Историческая наука советского периода оценивала Возрождение, его науку, искусство, литературу, вообще его вклад в историю в высшей степени положительно. Всякая другая точка зрения вступала в неизбежное противоречие с высказываниями "основоположников", особенно Энгельса, весьма энергично подчеркивавшего революционный характер эпохи, и сторонник этой точки зрения автоматически оказывался в лагере противников исторического прогресса и, еще того хуже, высшей его цели. Находиться в этом лагере было и неудобно и небезопасно. Тем больший эффект произвела вышедшая задолго до снятия идеологических ограничений книга известного русского искусствоведа М.В. Алпатова, где позиция принципиального неприятия ренессансного искусства в его высших и наиболее классических образцах выражена со всей возможной определенностью.
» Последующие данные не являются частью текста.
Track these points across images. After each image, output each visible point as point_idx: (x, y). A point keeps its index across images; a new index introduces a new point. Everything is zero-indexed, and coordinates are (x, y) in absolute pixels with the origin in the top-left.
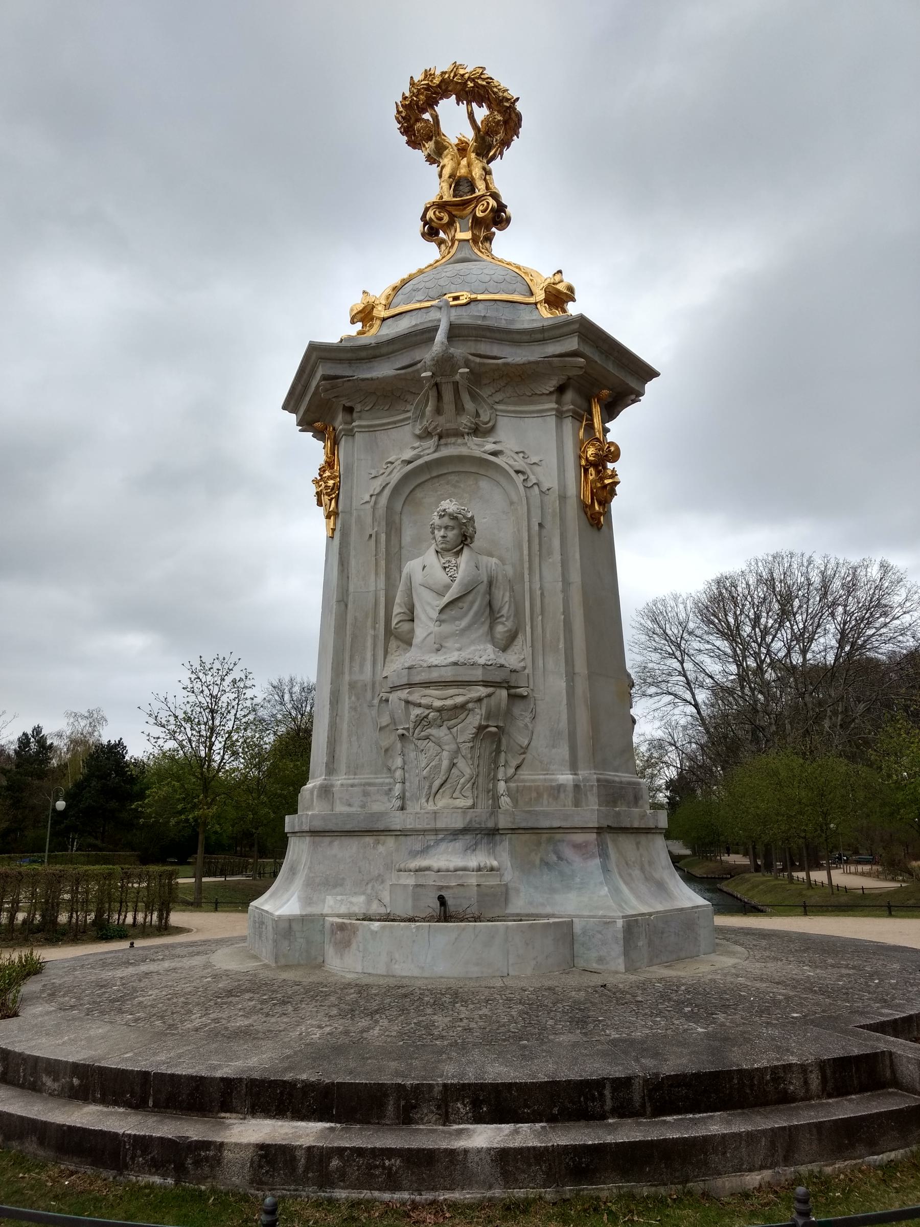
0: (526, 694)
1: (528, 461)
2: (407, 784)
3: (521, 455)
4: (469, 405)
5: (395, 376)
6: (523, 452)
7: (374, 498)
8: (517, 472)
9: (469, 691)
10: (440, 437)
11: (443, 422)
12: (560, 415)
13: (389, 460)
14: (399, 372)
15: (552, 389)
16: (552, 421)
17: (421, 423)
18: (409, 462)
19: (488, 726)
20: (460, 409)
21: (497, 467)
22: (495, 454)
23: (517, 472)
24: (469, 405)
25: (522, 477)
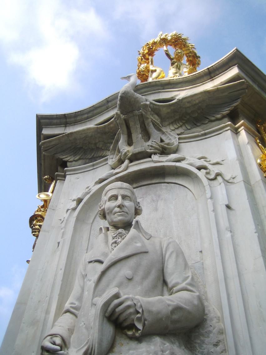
1: (211, 163)
5: (96, 127)
7: (69, 211)
8: (199, 168)
20: (147, 136)
23: (199, 168)
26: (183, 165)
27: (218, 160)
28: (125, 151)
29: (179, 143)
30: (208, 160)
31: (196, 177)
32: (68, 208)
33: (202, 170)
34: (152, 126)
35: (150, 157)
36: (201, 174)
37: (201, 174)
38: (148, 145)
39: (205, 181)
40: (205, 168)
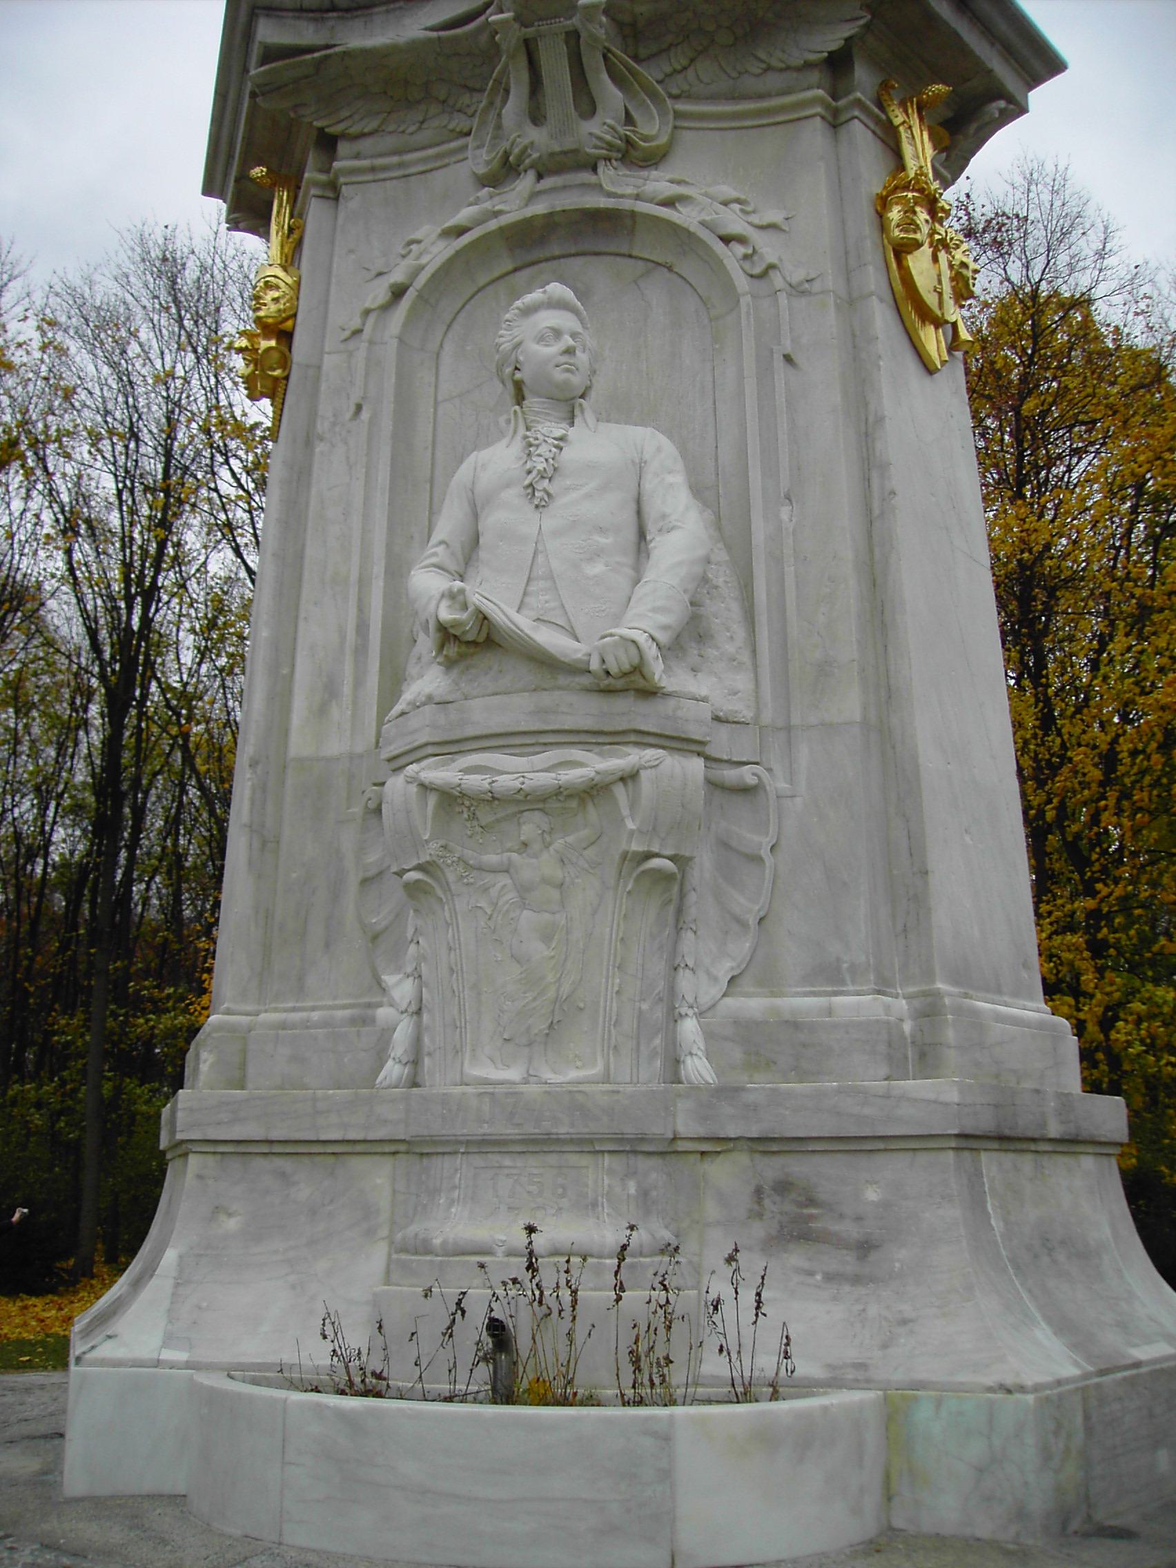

"Несмотря на прочно завоеванное признание, а может быть, именно потому, что оно было всегда так безоговорочно и неколебимо, искусство Возрождения за последнее время не вызывает такого же энтузиазма, как во времена Мишле, Герцена и Буркхардта. Это вовсе не значит, что оно полностью предается забвению и перечеркнуто. Но оно незаметно перешло в категорию культурных ценностей, перед которыми каждый образованный человек мысленно снимает шляпу, не испытывая при этом особенного волнения. Оно становится чем-то вроде реликвии, достойной сохранения, но покрытой изрядным налетом музейной пыли"[10].

Здесь Алпатов оценивает искусство Возрождения с точки зрения художественного прогресса - так же, как его оценивал Репин (только Репину высшей точкой прогресса представлялся реализм, а Алпатову - постимпрессионизм). Однако весь концептуальный аппарат книги Алпатова восходит к русской религиозной философии начала века. Мадонн Рафаэля он судит (и осуждает) в полном согласии с Бердяевым ("Какой дорогой ценой достигнуты Рафаэлем эта возвышенность, эта идея красоты! Отпало нечто от земного очарования. Черты лица отмерены по циркулю и подчиняются правильному овалу... Чего не хватает ее безупречно прекрасному лицу, так это душевной теплоты. Оно замкнуто, закрыто, эгоистично, сдержанно, непроницаемо..."[11]) -А главный порок искусства Возрождения вслед за Флоренским он видит в том, что это искусство видимости, внешней формы, торжествующей и самодовольной иллюзии. Оно не онтологично. Оно пожертвовало сущностью ради явления, действительностью ради изображения, духом ради материи. И византийское искусство, и романский стиль глубже, чем Ренессанс, отражали первоосновы бытия. Утвердив автономность искусства, Возрождение утратило сопричастность мировому всеединству. Открыв перспективу, оно закрыло искусству путь к символической обобщенности. Ренессансный интеллект изгнал чувство и вместе с ним ушла поэзия.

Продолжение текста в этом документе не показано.